We are not insensitive to the hardship that will flow from this determination. But to hold otherwise would draw us into bad precedent, setting aside an area in which the parties, deliberately or by lack of attention to a crucial detail, can commandeer the appellate process. A casual observer might misapprehend the source of this court’s resolute insistence on maintaining exclusive control over the gate to an interlocutory appeal and in demanding in most cases a timely request for permission under rule 2(a). We do not see our position as in any way cavalier or stubborn. Counsel will be actuated, not by desire for an orderly trial or appellate process, but by their perceived interest of their client. We have learned from long experience in considering timely applications for permission under rule of appellate procedure 2, that counsels’ focus on the matter is not the same as our focus.

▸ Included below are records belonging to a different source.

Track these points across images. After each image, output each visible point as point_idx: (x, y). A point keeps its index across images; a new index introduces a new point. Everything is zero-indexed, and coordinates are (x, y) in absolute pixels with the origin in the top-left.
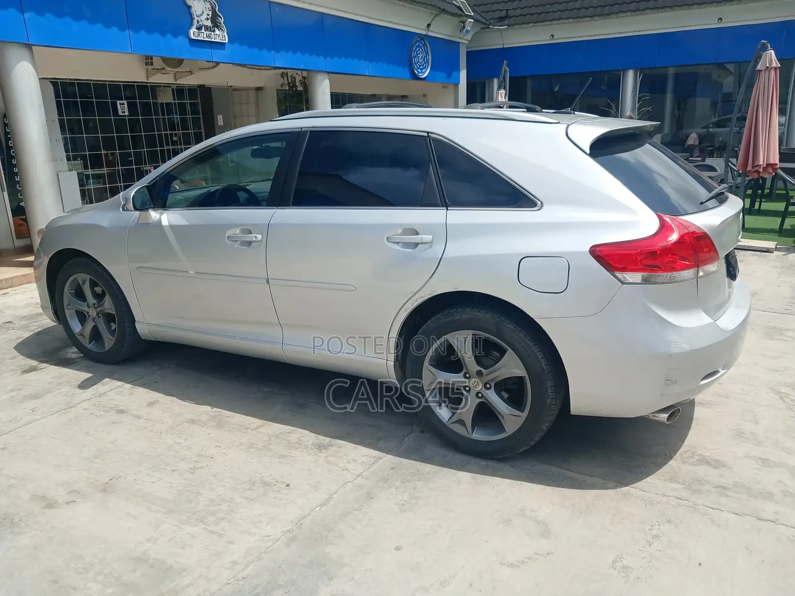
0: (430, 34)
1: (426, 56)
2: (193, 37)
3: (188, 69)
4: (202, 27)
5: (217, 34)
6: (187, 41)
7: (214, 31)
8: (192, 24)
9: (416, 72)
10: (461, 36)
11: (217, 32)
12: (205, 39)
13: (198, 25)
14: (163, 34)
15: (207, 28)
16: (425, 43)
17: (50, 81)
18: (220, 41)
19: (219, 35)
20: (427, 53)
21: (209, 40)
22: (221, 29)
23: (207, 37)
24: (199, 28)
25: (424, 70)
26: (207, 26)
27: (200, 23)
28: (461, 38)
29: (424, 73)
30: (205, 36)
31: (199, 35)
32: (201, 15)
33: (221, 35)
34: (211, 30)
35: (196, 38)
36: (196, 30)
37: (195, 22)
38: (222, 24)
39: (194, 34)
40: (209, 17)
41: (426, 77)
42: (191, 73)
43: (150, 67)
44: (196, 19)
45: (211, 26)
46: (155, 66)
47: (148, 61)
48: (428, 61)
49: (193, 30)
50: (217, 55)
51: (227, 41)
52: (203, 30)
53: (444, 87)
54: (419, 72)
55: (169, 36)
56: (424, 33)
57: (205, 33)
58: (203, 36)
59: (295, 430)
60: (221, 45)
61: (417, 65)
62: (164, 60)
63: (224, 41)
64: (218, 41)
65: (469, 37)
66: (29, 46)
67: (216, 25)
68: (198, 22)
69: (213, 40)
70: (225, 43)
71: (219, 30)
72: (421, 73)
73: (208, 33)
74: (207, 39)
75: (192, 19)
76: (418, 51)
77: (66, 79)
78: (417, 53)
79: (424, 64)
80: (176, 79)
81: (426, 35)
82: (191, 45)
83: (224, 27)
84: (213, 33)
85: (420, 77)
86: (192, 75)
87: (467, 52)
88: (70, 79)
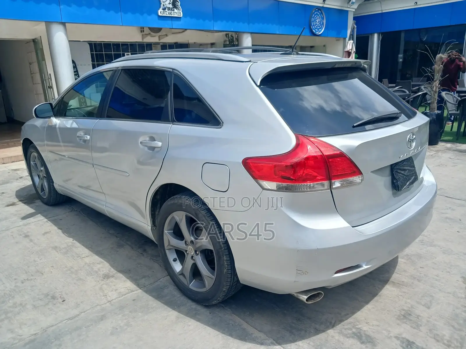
0: (325, 6)
1: (322, 20)
2: (160, 14)
3: (165, 34)
4: (166, 8)
5: (175, 12)
6: (157, 17)
7: (174, 10)
8: (160, 7)
9: (314, 31)
10: (349, 6)
11: (176, 10)
12: (168, 15)
13: (164, 7)
14: (142, 14)
15: (169, 9)
16: (321, 12)
17: (88, 43)
18: (177, 16)
19: (177, 12)
20: (323, 18)
21: (170, 16)
22: (178, 9)
23: (169, 14)
24: (164, 9)
25: (320, 30)
26: (169, 7)
27: (165, 6)
28: (348, 8)
29: (320, 31)
30: (168, 14)
31: (164, 13)
32: (166, 1)
33: (178, 12)
34: (171, 10)
35: (162, 15)
36: (162, 11)
37: (162, 6)
38: (179, 5)
39: (161, 13)
40: (170, 2)
41: (321, 34)
42: (166, 35)
43: (143, 33)
44: (163, 4)
45: (172, 7)
46: (145, 32)
47: (142, 30)
48: (323, 24)
49: (161, 10)
50: (176, 24)
51: (182, 16)
52: (167, 10)
53: (337, 40)
54: (316, 31)
55: (145, 15)
56: (321, 5)
57: (168, 12)
58: (167, 14)
59: (103, 262)
60: (178, 18)
61: (315, 26)
62: (150, 28)
63: (180, 16)
64: (176, 16)
65: (355, 6)
66: (64, 24)
67: (175, 6)
68: (164, 5)
69: (173, 16)
70: (180, 17)
71: (177, 9)
72: (318, 31)
73: (170, 11)
74: (169, 15)
75: (160, 4)
76: (316, 17)
77: (97, 41)
78: (315, 19)
79: (320, 26)
80: (159, 40)
81: (323, 7)
82: (159, 19)
83: (180, 8)
84: (173, 12)
85: (317, 34)
86: (167, 37)
87: (353, 17)
88: (99, 42)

The question nevertheless recurs: Why must these parties suffer under the circumstances? Should we not do justice by pointing out the omission, issuing a warning for future cases, and proceed to. the merits? The clear answer is that warnings alone will not change the pattern. See Banco Mortgage Co., 351 N.W.2d at 787 (“We therefore must caution counsel for litigants who are dissatisfied with interlocutory rulings against relying on rule 1(c) as a means of avoiding the requirements of rule 2(a).”). The appeal must be, and it is, dismissed.

APPEAL DISMISSED.

All justices concur except CARTER, NEUMAN and SNELL, JJ., who dissent.

. Trial courts should not issue decrees in dissolution cases in which issues are reserved. In re Fenchel, 268 N.W.2d 207, 209 (Iowa 1978).

. Our standard for determining whether to grant permission to appeal under rule 1(d) is the same as under rule 2(a). See Banco Mortgage Co., 351 N.W.2d at 787.